● Directions
In the data below, copy everything from the line containing "ri nettbutikk" down to the end, replacing "På lager" with "Utsolgt" and leaving the rest unchanged.

● Input data
----
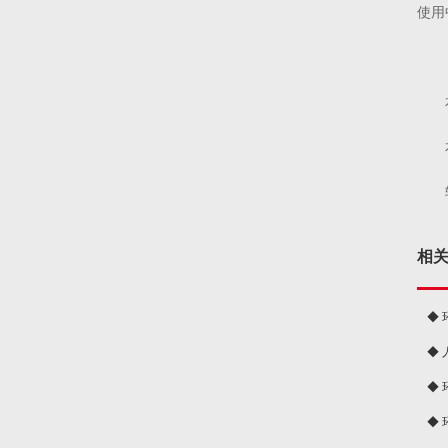
使用
相
◆
◆
球
◆
◆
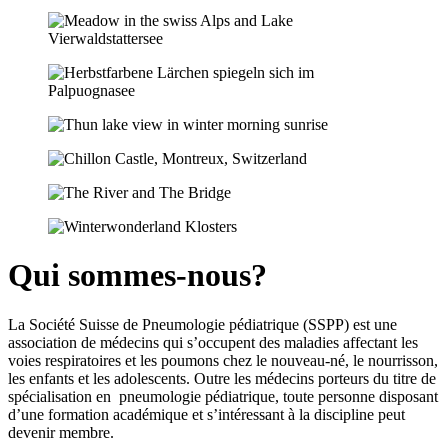
Qui sommes-nous?
La Société Suisse de Pneumologie pédiatrique (SSPP) est une
association de médecins qui s’occupent des maladies affectant les
voies respiratoires et les poumons chez le nouveau-né, le nourrisson,
les enfants et les adolescents. Outre les médecins porteurs du titre de
spécialisation en pneumologie pédiatrique, toute personne disposant
d’une formation académique et s’intéressant à la discipline peut
devenir membre.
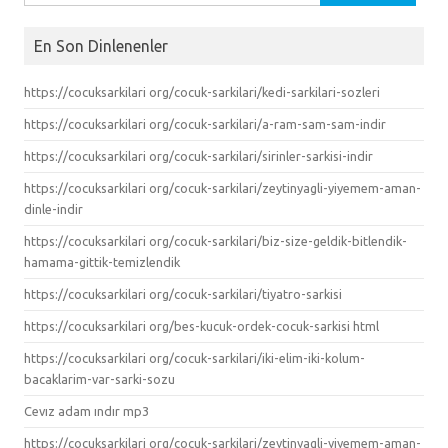
En Son Dinlenenler
https://cocuksarkilari org/cocuk-sarkilari/kedi-sarkilari-sozleri
https://cocuksarkilari org/cocuk-sarkilari/a-ram-sam-sam-indir
https://cocuksarkilari org/cocuk-sarkilari/sirinler-sarkisi-indir
https://cocuksarkilari org/cocuk-sarkilari/zeytinyagli-yiyemem-aman-
dinle-indir
https://cocuksarkilari org/cocuk-sarkilari/biz-size-geldik-bitlendik-
hamama-gittik-temizlendik
https://cocuksarkilari org/cocuk-sarkilari/tiyatro-sarkisi
https://cocuksarkilari org/bes-kucuk-ordek-cocuk-sarkisi html
https://cocuksarkilari org/cocuk-sarkilari/iki-elim-iki-kolum-
bacaklarim-var-sarki-sozu
Cevız adam ındır mp3
https://cocuksarkilari org/cocuk-sarkilari/zeytinyagli-yiyemem-aman-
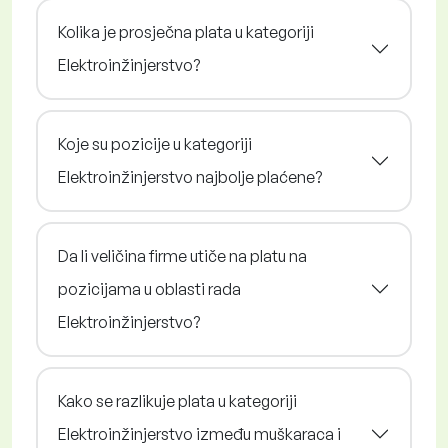
Kolika je prosječna plata u kategoriji
Elektroinžinjerstvo?
Koje su pozicije u kategoriji
Elektroinžinjerstvo najbolje plaćene?
Da li veličina firme utiče na platu na
pozicijama u oblasti rada
Elektroinžinjerstvo?
Kako se razlikuje plata u kategoriji
Elektroinžinjerstvo između muškaraca i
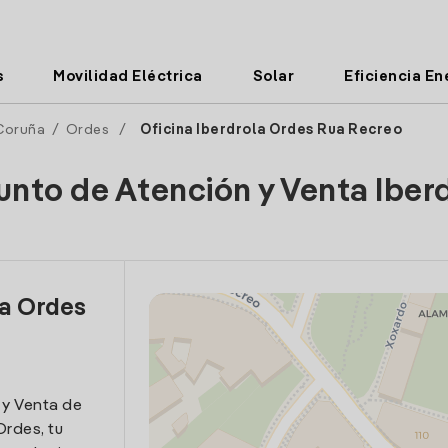
s
Movilidad Eléctrica
Solar
Eficiencia En
Coruña
/
Ordes
/
Oficina Iberdrola Ordes Rua Recreo
unto de Atención y Venta Iber
la Ordes
 y Venta de
Ordes, tu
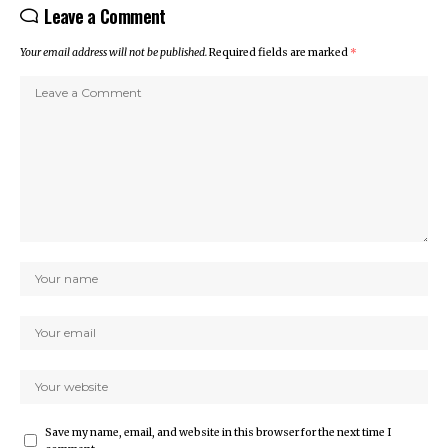
Leave a Comment
Your email address will not be published.
Required fields are marked
*
Save my name, email, and website in this browser for the next time I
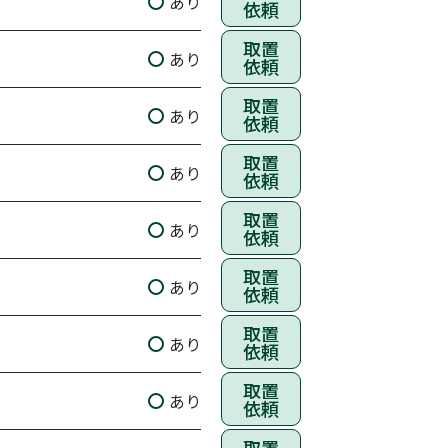
あり
依頼
取置
あり
依頼
取置
あり
依頼
取置
あり
依頼
取置
あり
依頼
取置
あり
依頼
取置
あり
依頼
取置
あり
依頼
取置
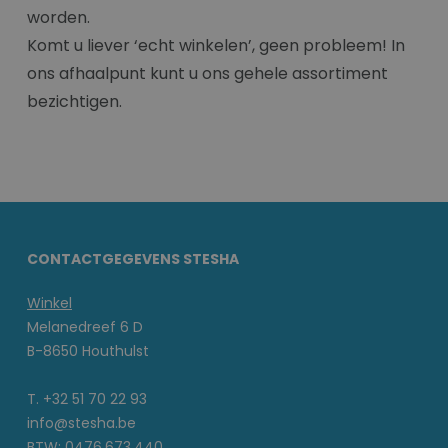
worden.
Komt u liever ‘echt winkelen’, geen probleem! In
ons afhaalpunt kunt u ons gehele assortiment
bezichtigen.
CONTACTGEGEVENS STESHA
Winkel
Melanedreef 6 D
B-8650 Houthulst
T. +32 51 70 22 93
info@stesha.be
BTW: 0476.673.440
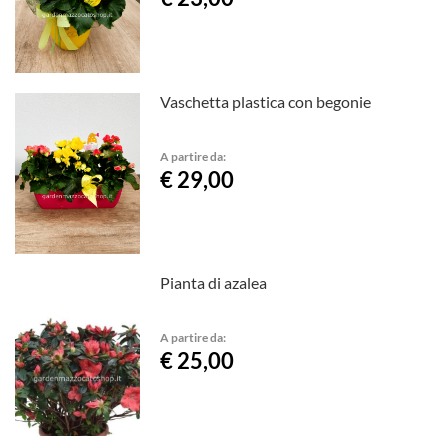
Vaschetta plastica con begonie
A partire da:
€ 29,00
Pianta di azalea
A partire da:
€ 25,00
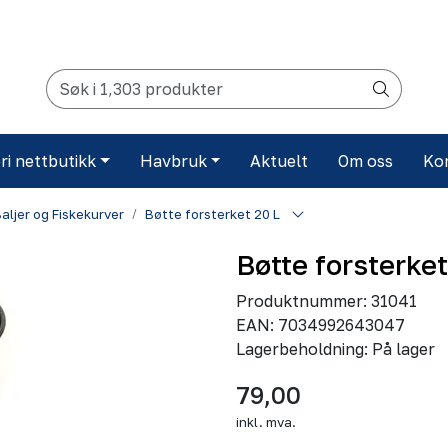
ri nettbutikk
Havbruk
Aktuelt
Om oss
Ko
Baljer og Fiskekurver
Bøtte forsterket 20 L
Bøtte forsterket
Produktnummer:
31041
EAN:
7034992643047
Lagerbeholdning:
På lager
79,00
inkl. mva.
----
● Response box
ri nettbutikk
Havbruk
Aktuelt
Om oss
Ko
Baljer og Fiskekurver
Bøtte forsterket 20 L
Bøtte forsterket
Produktnummer:
31041
EAN:
7034992643047
Lagerbeholdning:
Utsolgt
79,00
inkl. mva.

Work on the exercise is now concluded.